> [Work item]
Your task is to copy each line of the listing that contains the word "Matrix".

> [Material supplied]
......

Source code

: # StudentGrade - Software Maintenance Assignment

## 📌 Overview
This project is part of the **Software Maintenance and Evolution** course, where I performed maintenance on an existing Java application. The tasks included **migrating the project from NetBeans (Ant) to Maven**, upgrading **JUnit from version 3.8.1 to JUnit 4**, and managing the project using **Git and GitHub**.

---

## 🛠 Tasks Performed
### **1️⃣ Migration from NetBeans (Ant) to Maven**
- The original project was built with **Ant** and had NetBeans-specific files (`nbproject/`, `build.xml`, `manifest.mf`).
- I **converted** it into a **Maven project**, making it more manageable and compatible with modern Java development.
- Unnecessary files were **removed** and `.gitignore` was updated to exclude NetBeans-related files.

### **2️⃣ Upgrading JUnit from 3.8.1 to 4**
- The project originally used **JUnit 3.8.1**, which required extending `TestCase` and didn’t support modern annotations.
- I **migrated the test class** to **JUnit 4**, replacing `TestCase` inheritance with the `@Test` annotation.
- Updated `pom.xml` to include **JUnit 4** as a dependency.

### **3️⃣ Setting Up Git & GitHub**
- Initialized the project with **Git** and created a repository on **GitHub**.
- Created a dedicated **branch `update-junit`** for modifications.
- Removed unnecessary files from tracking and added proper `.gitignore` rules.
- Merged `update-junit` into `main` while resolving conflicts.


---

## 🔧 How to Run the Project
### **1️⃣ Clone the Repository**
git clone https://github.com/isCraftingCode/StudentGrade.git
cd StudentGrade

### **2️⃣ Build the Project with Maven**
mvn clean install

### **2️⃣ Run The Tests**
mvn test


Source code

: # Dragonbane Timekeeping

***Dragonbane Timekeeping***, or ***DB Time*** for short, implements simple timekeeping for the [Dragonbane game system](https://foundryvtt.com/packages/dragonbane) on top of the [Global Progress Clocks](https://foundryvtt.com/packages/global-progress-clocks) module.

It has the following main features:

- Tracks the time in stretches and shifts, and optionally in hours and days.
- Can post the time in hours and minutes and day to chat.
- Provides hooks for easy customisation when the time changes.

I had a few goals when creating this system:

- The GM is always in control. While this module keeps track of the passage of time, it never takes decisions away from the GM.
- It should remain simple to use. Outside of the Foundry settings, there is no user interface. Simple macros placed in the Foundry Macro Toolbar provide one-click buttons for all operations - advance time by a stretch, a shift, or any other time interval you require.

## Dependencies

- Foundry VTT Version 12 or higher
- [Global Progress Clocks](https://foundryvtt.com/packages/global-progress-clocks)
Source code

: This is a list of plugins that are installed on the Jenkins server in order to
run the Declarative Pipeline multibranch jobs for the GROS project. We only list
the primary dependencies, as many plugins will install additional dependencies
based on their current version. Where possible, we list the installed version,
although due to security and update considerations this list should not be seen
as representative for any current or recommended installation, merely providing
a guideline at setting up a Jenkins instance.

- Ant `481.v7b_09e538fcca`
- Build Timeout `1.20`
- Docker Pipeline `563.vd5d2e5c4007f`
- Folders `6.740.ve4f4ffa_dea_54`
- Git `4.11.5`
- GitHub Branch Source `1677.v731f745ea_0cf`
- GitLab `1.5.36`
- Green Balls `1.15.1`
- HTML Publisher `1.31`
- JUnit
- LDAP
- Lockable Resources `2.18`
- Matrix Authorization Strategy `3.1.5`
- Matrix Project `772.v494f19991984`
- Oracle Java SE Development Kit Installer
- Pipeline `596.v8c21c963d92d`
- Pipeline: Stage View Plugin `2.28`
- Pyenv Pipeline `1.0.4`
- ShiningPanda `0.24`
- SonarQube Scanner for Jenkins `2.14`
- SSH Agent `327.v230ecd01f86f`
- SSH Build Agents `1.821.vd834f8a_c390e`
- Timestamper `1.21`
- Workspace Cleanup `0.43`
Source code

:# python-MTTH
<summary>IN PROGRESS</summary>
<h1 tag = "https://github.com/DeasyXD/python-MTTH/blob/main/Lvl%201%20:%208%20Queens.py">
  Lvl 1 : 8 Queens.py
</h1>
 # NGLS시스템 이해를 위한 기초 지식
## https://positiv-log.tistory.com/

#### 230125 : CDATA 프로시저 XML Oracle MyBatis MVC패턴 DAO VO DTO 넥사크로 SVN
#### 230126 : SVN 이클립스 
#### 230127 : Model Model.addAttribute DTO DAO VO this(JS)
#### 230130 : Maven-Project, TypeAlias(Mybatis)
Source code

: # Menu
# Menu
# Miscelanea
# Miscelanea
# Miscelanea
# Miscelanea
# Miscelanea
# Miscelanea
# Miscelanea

......

> [Task output]
- Matrix Authorization Strategy `3.1.5`
- Matrix Project `772.v494f19991984`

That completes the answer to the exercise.